How Big Tech’s AI Competition is Harming Our Planet
By Richard Anthony, Emerging Technologies Policy Advocate; Asha Buerk, Summer Technology Policy Intern
The exponential rise of artificial intelligence (AI) has big tech corporations scrambling to overtake each other. But as megacorporations rush to be at the cutting edge of new AI models, the implementation of green energy and carbon neutrality policies have seemingly fallen by the wayside. For instance, Google’s recent feature, AI summaries, cause every search to require over 30 times more energy than a typical query, while searching via ChatGPT uses 10 times as much energy. A generic natural language processing model emits over 300,000 kgs of CO2 while being trained, which doesn’t even begin to cover usage emissions. By 2040, emissions from internet communication technologies will account for over 14% of global outputs and AI specifically will be responsible for 21% of all energy usage. The massive amounts of energy used to train, modify, and use these models is often ignored or brushed aside by major organizations amidst the chaos of the AI race. Their outsized gobbling of energy demand is upending domestic power markets, risking higher prices for working families’ utility bills.
Yet, even though big tech companies regard AI as the future of the market, other organizations are not quite as sure. A recent report released by Goldman Sachs claims that AI in its current state, and even as far as 10 years down the line, does not deliver on its economic promises. We’re seeing a rapid and catastrophic amount of energy misuse and carbon release for a product whose consequential output or meaningful human assistance capacity may be more than a decade away, at the earliest.
Even so, tech companies continue on in the AI race, and consequently have backslid on their promises or goals of carbon neutrality. Microsoft, for one, is 30% over its expected emissions output, which it cites is directly due to its advances in the AI industry. Similarly, Google is over 50% over its intended emission amount due to its recent foray into, which does not bode well for its promise to be carbon neutral by 2030, especially with a new billion dollar data center to power their models on the way.

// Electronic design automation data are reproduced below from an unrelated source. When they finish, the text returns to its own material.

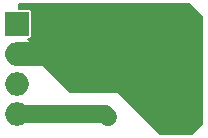
<source format=gbr>
G04 #@! TF.FileFunction,Copper,L2,Bot,Signal*
%FSLAX46Y46*%
G04 Gerber Fmt 4.6, Leading zero omitted, Abs format (unit mm)*
G04 Created by KiCad (PCBNEW 4.0.5-e0-6337~49~ubuntu15.04.1) date Sun Dec 17 23:25:19 2017*
%MOMM*%
%LPD*%
G01*
G04 APERTURE LIST*
%ADD10C,0.100000*%
%ADD11O,1.998980X1.998980*%
%ADD12R,1.998980X1.998980*%
%ADD13C,0.600000*%
%ADD14C,2.000000*%
%ADD15C,1.500000*%
%ADD16C,0.200000*%
G04 APERTURE END LIST*
D10*
D11*
X126365000Y-84582000D03*
D12*
X126365000Y-76962000D03*
D11*
X126365000Y-79502000D03*
X126365000Y-82042000D03*
D13*
X136144000Y-75946000D03*
X141351000Y-79629000D03*
X138430000Y-83820000D03*
X129794000Y-76708000D03*
X134112000Y-82042000D03*
X134112000Y-84836000D03*
D14*
X126365000Y-79502000D02*
X127778492Y-79502000D01*
D15*
X126365000Y-84582000D02*
X133858000Y-84582000D01*
X133858000Y-84582000D02*
X134112000Y-84836000D01*
D16*
G36*
X142013000Y-76368422D02*
X142013000Y-85429578D01*
X141203578Y-86239000D01*
X138450422Y-86239000D01*
X134944711Y-82733289D01*
X134911629Y-82711350D01*
X134874000Y-82704000D01*
X130851422Y-82704000D01*
X128594711Y-80447289D01*
X128561629Y-80425350D01*
X128524000Y-80418000D01*
X127673621Y-80418000D01*
X127921316Y-79904416D01*
X127813107Y-79656000D01*
X126592000Y-79656000D01*
X126592000Y-79348000D01*
X127813107Y-79348000D01*
X127921316Y-79099584D01*
X127648851Y-78534640D01*
X127349424Y-78267367D01*
X127364490Y-78267367D01*
X127475663Y-78246448D01*
X127577769Y-78180745D01*
X127646268Y-78080493D01*
X127670367Y-77961490D01*
X127670367Y-75962510D01*
X127649448Y-75851337D01*
X127583745Y-75749231D01*
X127483493Y-75680732D01*
X127364490Y-75656633D01*
X126592000Y-75656633D01*
X126592000Y-75305000D01*
X140949578Y-75305000D01*
X142013000Y-76368422D01*
X142013000Y-76368422D01*
G37*
X142013000Y-76368422D02*
X142013000Y-85429578D01*
X141203578Y-86239000D01*
X138450422Y-86239000D01*
X134944711Y-82733289D01*
X134911629Y-82711350D01*
X134874000Y-82704000D01*
X130851422Y-82704000D01*
X128594711Y-80447289D01*
X128561629Y-80425350D01*
X128524000Y-80418000D01*
X127673621Y-80418000D01*
X127921316Y-79904416D01*
X127813107Y-79656000D01*
X126592000Y-79656000D01*
X126592000Y-79348000D01*
X127813107Y-79348000D01*
X127921316Y-79099584D01*
X127648851Y-78534640D01*
X127349424Y-78267367D01*
X127364490Y-78267367D01*
X127475663Y-78246448D01*
X127577769Y-78180745D01*
X127646268Y-78080493D01*
X127670367Y-77961490D01*
X127670367Y-75962510D01*
X127649448Y-75851337D01*
X127583745Y-75749231D01*
X127483493Y-75680732D01*
X127364490Y-75656633D01*
X126592000Y-75656633D01*
X126592000Y-75305000D01*
X140949578Y-75305000D01*
X142013000Y-76368422D01*
M02*

</source>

In order to create and maintain top-of-the-line models at a breakneck pace, companies have chosen to keep fossil fuel-powered electricity centers open, rather than closing them and moving to solar and green energy sources, as originally intended. The AI race is so intense that AI companies like Meta say they believe that energy demand will constrain their ability to build out as much data center capacity as they would like. Any promises or intentions of ‘going green’ are fundamentally incompatible with the current mindset big tech companies have with the AI market.
In the United States, these data centers are heavily concentrated in just a few areas, concentrating pollution and related harms. a. These fossil fuel-powered facilities are primarily located in Northern Virginia, Arizona, Ohio and Utah, where residents have cited noise complaints, dangerous high-voltage lines through or near their properties, and high pollution rates that make it difficult to live alongside the facilities. Data centers turn quiet, rural areas into whirring centers that bring a handful of jobs, but inevitably displace residents due to their loud and disruptive power lines and facilities. As these markets and centers get the last bits of power “squeezed out” of them, tech companies are scrambling to find other locations to house their data centers, worsening living conditions for new swaths of individuals.
To “combat” these high emission rates, big tech companies have taken to purchasing large amounts of carbon offsets in an attempt to satisfy their carbon-neutral promises. But this strategy does nothing to actually make their processes more sustainable or eco-friendly. Additionally, carbon offsets have repeatedly been shown to have dubious value, including because they often involve carbon savings that were going to be achieved anyway.
Several options exist for companies looking to mitigate and reduce the nonrenewable energy needed for AI systems. For one, corporations could begin to reduce or slow their rollout of commercial generative AI systems. This change would allow consumers access to the same products that they’re enjoying, but would allow companies to continue their switch to green-energy-powered data centers and begin to use carbon offsets for their explicit purpose: alongside carbon free pursuits. Additionally, setting caps on the amount of power GPU’s intake during the training and deployment phases can reduce its carbon emissions by up to 15%. Changing the way AI models are trained can massively reduce energy demand during training. Establishing federal energy efficiency standards for data centers is another long-overdue reform. Technical solutions like these exist and are viable for companies to pursue, but require effort and without encouragement via legislation, will likely not be pursued.
Amidst our current climate crisis, big tech’s disregard toward the environmental impacts of AI models is irresponsible and deeply harmful towards both local communities and global emissions. Policy makers must insist companies to continue with their plans of switching to eco-powered data centers to sustain consumer experience, rather than backsliding for corporate profit in the AI space.